E foi o que aconteceu também em “As Horas”. Entregando sua alma à Virginia, Kidman passa com clareza os distúrbios da escritora, além de mudar seu sotaque, usar uma prótese perfeita no nariz, aprender a escrever com a mão direita para realizar algumas cenas importantes e até enfrentar uma turbina instalada no rio onde sua personagem se suicida no início do filme. Nada melhor do que reconhecer sua entrega e sua maravilhosa atuação.

O mesmo acontece com Julianne Moore. Até então com pouco destaque na indústria cinematográfica, faz de Laura Brown um personagem misterioso, mas ao mesmo tempo causando uma relação de identificação com o público, justamente por ser das três a que mais dá espaço para sentirmos o mesmo que ela, suas angústias e dúvidas meio a uma vida infeliz que ela nunca desejou. Meryl Streep já é fabulosa e tem um histórico riquíssimo de bons filmes, e já era de se esperar uma maturidade maior ao interpretar Clarissa Vaughn, conseguindo compor um personagem que se comunica, acima de tudo, com o olhar. É impressionante como sentimos que Clarissa quer ser segura de si, mas nem sempre se sente em segurança. Além das três, Ed Harris faz uma participação inesquecível na pele do aidético Richard, John C. Reilly encara o esforçado Dan Brown, marido de Laura, e Toni Collete como Kitty, mesmo aparecendo só uma cena, é a responsável por um dos momentos mais emocionantes de toda a trama.

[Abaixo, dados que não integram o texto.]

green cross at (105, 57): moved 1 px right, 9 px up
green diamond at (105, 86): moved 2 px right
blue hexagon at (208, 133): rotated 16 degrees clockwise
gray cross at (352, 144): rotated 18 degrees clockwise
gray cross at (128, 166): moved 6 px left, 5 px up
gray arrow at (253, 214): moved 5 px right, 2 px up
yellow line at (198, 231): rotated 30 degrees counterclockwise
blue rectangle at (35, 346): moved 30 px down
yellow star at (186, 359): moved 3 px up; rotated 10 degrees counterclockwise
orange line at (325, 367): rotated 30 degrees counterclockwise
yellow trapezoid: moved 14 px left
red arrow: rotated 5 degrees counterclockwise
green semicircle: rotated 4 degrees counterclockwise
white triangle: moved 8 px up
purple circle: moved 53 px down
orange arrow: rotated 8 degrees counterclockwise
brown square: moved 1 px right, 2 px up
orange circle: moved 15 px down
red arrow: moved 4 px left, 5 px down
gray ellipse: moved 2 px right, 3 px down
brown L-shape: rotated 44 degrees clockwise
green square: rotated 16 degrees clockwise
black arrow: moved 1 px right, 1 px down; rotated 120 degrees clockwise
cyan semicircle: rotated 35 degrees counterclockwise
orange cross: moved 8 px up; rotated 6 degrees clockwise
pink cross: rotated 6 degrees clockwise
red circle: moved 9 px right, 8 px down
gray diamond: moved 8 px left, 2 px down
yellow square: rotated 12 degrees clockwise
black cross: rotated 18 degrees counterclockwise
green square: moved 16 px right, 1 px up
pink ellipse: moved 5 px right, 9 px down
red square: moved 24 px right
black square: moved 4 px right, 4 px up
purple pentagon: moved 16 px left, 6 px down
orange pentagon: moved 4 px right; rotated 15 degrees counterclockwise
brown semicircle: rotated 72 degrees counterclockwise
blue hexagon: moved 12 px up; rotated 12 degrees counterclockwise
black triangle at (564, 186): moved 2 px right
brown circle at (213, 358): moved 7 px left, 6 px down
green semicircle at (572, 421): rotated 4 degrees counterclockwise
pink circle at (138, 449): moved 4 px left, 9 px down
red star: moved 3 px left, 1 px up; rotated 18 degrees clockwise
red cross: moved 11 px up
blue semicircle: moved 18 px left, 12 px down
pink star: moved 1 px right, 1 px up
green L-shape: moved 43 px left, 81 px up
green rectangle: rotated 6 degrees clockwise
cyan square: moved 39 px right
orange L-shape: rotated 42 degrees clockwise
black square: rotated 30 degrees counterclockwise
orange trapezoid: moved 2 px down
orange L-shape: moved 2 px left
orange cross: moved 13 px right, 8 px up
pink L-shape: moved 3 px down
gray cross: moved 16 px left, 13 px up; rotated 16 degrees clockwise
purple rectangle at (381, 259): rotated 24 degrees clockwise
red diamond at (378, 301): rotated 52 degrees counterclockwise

Cheio de metáforas que interferem na nossa vida, “As Horas” é, acima de tudo, um banho de profissionalismo técnico, um manual de como se fazer um verdadeiro filme dramático sem cair na superficialidade ou no lugar comum. Impecável do começo ao fim, é fato que muitos poderão não gostar da história, achando-a monótona ou melancólica, mas temos que entender que esta é a intenção do filme. Não é fácil digerir e ficamos embalados em uma tristeza múltipla a cada passo dos personagens, que fazem de seus diálogos verdadeiras máquinas de liberar suas dores e sentimentos, proporcionando momentos inesquecíveis como a conversa de Virginia e seu esposo na estação de trem. Ali somos cúmplices de um grito desesperado da escritora e é impossível não concordar ou se identificar com ela. E o mais importante: não a vemos como coitadinha, e sim como um ser humano que tem seus anseios, mesmo ouvindo vozes ou tendo problemas psicológicos e distúrbios. “As Horas” é denso e imperdível, virou clássico e, sem dúvidas, é inigualável.